On 2015-10-13 16:55, Pierre-Louis Bossart wrote:
On 10/13/15 2:07 AM, David Henningsson wrote:
On 2015-10-12 22:59, James Cameron wrote:
On Mon, Oct 12, 2015 at 02:49:46PM +0100, Liam Girdwood wrote:
I've written up the minutes here below
Thanks!
Splitting out controls: Takashi
- Restricted access. Consensus to restrict access to some controls
Note: There is NOT consensus.
due to possibility of breaking HW at kernel level. i.e. prevent feeding digital Mic into HP amp to prevent speaker over heating.
I'd like that. rt5631. Avoiding at the moment by removing the controls.
IIRC, the debate was over "do not expose dangerous controls to userspace at all" vs "expose dangerous controls controls only to root".
I'm strongly voting for "do not expose to userspace at all".
I personally believe that if the physical hardware can be set to state where it's bricked, the hardware itself is buggy.
If the hardware is buggy, this should be worked around in BIOS or whatever firmware is present on the machine.

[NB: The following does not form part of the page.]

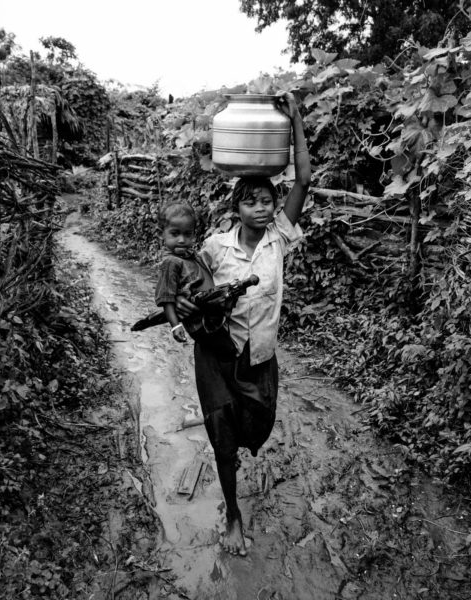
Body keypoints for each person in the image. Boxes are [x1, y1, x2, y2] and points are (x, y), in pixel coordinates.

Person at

Otherwise there is a bug in BIOS.
If BIOS is buggy and cannot protect the machine from being physically damaged, then we need to work around that in the kernel. Otherwise there is a bug in the kernel.
And if the kernel is buggy, we should fix the kernel. Period. :-)
There are just too many variables linked to acoustic, mechanical and thermal design that just can't be handled with a simple rule at the kernel level or even BIOS/firmware. There were quite a few people in the room who voiced their opinion that handling 'dangerous' controls was an exercise for the integrator, not something that can be handled with a one-size-fits-all fix.
If userspace can make complex decisions to avoid damage, then so can the kernel. The integrator can just write that logic into the kernel instead of writing it into userspace.
'userspace' is also a vague definition, most audio servers will use profiles that will avoid using bad configurations. It's not clear to me that we have to protect against a user setting random values with alsamixer.
Whether the devices are phones, laptops, or everything in between, people are replacing their original software with other software. Surely those people are messing around with mixer controls, and surely they don't want their devices damaged.
These people might replace the kernel as well, of course, but are less likely to do so than to replace userspace; and if they do, they are less likely to mess around with a particular audio driver, especially if that driver has a big warning sign saying "changing this value might fry your speaker" (which, IMO, would be appropriate).